Saturday, September 09, 2006

How Did I Fail to Mention ...

... that on November 9th, I will be in the same room with my rock and roll boyfriend?

That's right, folks. I have tickets to see the Decemberists in concert. Someone pass me a paper bag. I need to breathe into it.

Because I clearly don't have enough to do, I thought about knitting a cute sweater to wear that night. I just bought the pattern for the Simple Knitted Bodice. Any other ideas? I like v-necks and square necks, just so you know.

Edited: to correct an egregious typo which I just noticed. Lord, how embarrassing. Sorry about the needless ping on bloglines.

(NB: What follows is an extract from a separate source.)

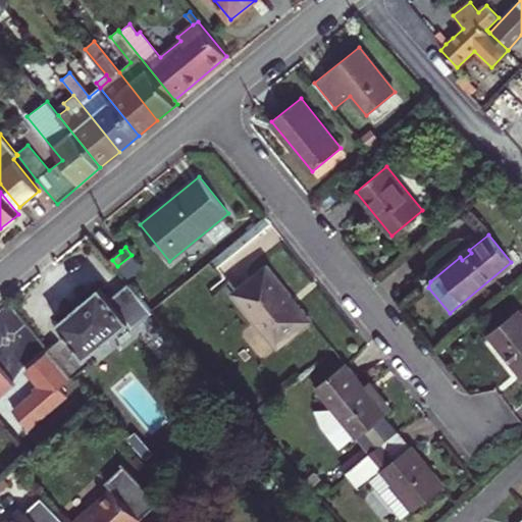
[(469,250),(460,257),(462,260),(471,253),(469,250)]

Friday, September 08, 2006

Further Adventures with Kool-Aid

Madrugada (mah-drew-GAH-duh): Portuguese and Spanish feminine noun meaning early morning, daybreak; in French known as l'heure bleue or in English, the blue hour.

I have embraced the challenge of dyeing yarn with Kool-Aid and achieving colors that do not recall a box of Lucky Charms. My goal was a deep, dark blue. While this skein turned out a little bit purpler than I intended, it's lovely and I'm a happy dyer. It really does look like the very early morning sky. This skein of natural Cascade 220 worsted weight Peruvian highland wool was dyed on the stove, with 9 packets of ice blue raspberry lemonade, 5 packets of berry blue, and 4 packets of grape. The picture is a little dark, here's a picture of both skeins which is truer.

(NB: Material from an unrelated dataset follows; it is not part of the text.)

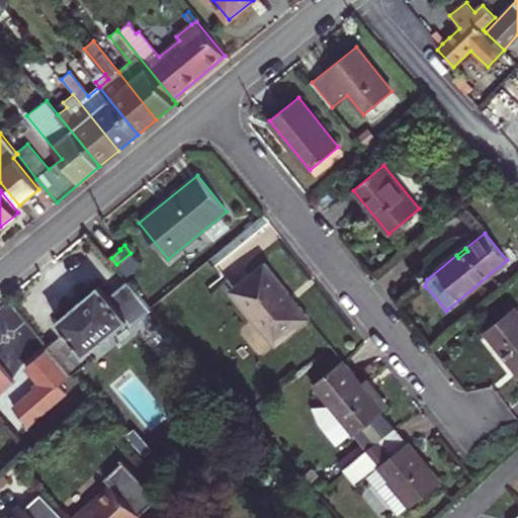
[(275,345),(309,318),(264,264),(232,290),(275,345)]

Here's my first effort. This skein, also Cascade 220 worsted weight, was dyed in the microwave. I used the same method I did for the red and purple yarns I dyed, pouring the dye bath directly on the yarn. The result was much more variegated than those skeins. But I still likey.

I used 4 packets of ice blue raspberry lemonade, 4 berry blue, 2 changin' cherry, and 3 grape. I'm calling this one "Blue Bell Knoll" after one of my very favorite albums, recorded by the Cocteau Twins. Here's a video of the best song on the album, "Carolyn's Fingers."

Monday, September 04, 2006

So Close, and Yet...

A sweater that needs seaming ...

... a purse that needs felting.

See, I have been knitting. Just not finishing.